[Opening SUPPLIED TEXT section]
The so-called Archimedes Palimpsest contains a diagram where he basically integrates the volume of a wedge-shaped slice of a cylinder.

PBS recently had a program about that. IIRC the palimpsest was "lost" for several hundred years. Suppose that, even if Archimedes hadn't generalized his method, someone else had invented integral calculus after reading his work, about 1000 AD, six hundred years before Newton? :surprised

[mfgoode]

You have made an important point Cheesehead but I’d put the figure at 2000 yrs.
Tho’ we are fortunate for the discovery of the palimpsest, which has been overwritten, we derive much of our knowledge of ancient maths from the two important mathematical papyri– viz: the Papyri Rhind and the Moscow Papyrus ( 2 centuries older). These are untouched and are not overwritten.

History records that Eudoxus (408 B.C. --) a contemporary of Plato preceded both Archimedes (287.B.C. to 212 B.C.) of Syracuse and Euclid (330 B.C.-275 B.C.)
He discovered the theorem of the Golden Section and also established the ‘Method of Exhaustion’.
Thus he calculated the volume of the pyramid or a cone is 1/3rd. the Volume of a cylinder on the same base and same altitude.
This was the beginning of the Integral Calculus.

Archimedes by similar reasoning took up the baton and calculated the value of Pi ,lying between 3(1/7) and 3(10/71). This was a very great leap forward because it embodied the elements of Calculus: infinite processes and limits.
One more step and he would have been inside the door that was opened almost 2 thousand years later By Sir Isaac Newton.
Moreover he believed, unlike his contemporaries, that infinity was beyond our reach. :surprised

With the tragic death of Archimedes math progress came to a virtual standstill. He had developed the subject to the point where no further advances could be made without Algebra and Analytic Geometry.
History had to wait 17 centuries for the next major step with the advent of Rene Descartes (1596-1650A.D.)
Ref: ‘A Short History of Mathematics’ By W.W. Rouse Ball.
mally
[Closing SUPPLIED TEXT section]
[Opening DATASET section]
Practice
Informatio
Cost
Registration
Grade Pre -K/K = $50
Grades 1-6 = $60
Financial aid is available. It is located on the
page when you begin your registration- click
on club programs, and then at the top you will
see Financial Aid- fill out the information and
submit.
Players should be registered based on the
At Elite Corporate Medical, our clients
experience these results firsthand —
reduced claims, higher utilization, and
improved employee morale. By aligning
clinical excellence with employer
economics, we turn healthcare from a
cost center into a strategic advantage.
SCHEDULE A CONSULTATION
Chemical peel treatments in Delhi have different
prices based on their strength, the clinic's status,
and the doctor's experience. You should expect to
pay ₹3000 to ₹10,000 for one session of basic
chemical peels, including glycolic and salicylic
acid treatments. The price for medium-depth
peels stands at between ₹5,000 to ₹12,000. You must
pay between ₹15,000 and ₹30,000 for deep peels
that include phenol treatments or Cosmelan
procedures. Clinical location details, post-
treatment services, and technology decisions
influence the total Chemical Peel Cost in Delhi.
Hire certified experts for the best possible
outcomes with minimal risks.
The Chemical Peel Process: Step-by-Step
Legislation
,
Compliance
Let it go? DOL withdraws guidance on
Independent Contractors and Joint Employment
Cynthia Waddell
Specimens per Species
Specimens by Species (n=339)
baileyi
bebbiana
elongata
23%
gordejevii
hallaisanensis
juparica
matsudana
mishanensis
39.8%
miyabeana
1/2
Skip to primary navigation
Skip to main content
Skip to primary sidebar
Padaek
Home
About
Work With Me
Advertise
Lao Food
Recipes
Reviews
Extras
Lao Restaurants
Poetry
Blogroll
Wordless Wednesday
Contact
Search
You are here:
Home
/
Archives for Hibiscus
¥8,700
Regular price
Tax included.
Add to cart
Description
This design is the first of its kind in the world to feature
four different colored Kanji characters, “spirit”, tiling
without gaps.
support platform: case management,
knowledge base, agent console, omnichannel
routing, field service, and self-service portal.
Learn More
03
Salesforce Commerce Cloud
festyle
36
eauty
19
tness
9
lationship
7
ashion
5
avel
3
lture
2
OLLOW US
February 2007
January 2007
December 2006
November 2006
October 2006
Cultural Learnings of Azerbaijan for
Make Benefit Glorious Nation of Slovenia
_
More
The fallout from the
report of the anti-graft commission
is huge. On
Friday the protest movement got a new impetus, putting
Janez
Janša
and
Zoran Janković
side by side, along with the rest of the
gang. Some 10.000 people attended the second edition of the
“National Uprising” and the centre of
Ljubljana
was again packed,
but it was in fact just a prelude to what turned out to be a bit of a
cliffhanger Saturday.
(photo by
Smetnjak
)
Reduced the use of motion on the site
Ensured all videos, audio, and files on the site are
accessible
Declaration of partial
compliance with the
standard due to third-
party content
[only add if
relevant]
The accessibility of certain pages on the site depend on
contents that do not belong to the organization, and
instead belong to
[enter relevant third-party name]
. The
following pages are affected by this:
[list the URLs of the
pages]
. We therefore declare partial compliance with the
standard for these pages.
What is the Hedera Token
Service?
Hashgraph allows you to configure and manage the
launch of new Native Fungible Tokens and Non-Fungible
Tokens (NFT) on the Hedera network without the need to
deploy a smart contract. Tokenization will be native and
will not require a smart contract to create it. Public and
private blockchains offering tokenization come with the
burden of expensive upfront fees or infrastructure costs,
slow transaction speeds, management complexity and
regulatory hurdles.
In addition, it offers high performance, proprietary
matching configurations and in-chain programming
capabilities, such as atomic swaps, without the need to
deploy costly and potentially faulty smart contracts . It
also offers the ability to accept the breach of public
[Closing DATASET section]
_PROBLEM SET_
A: Answer these about the thread on Archimedes and early calculus:
(i) Which two mathematical papyri does it name as major sources of knowledge of ancient mathematics?
(ii) Between which two values did Archimedes calculate Pi to lie?
(iii) What reference is cited near the end?
B: Reproduce the Archimedes thread word for word from "Archimedes by similar" up to and including "and Analytic Geometry.".

_SOLUTIONS FOR EACH TASK_
A:
(i) The Papyri Rhind and the Moscow Papyrus.
(ii) Between 3(1/7) and 3(10/71).
(iii) 'A Short History of Mathematics' by W.W. Rouse Ball.

B:
Archimedes by similar reasoning took up the baton and calculated the value of Pi ,lying between 3(1/7) and 3(10/71). This was a very great leap forward because it embodied the elements of Calculus: infinite processes and limits.
One more step and he would have been inside the door that was opened almost 2 thousand years later By Sir Isaac Newton.
Moreover he believed, unlike his contemporaries, that infinity was beyond our reach. :surprised

With the tragic death of Archimedes math progress came to a virtual standstill. He had developed the subject to the point where no further advances could be made without Algebra and Analytic Geometry.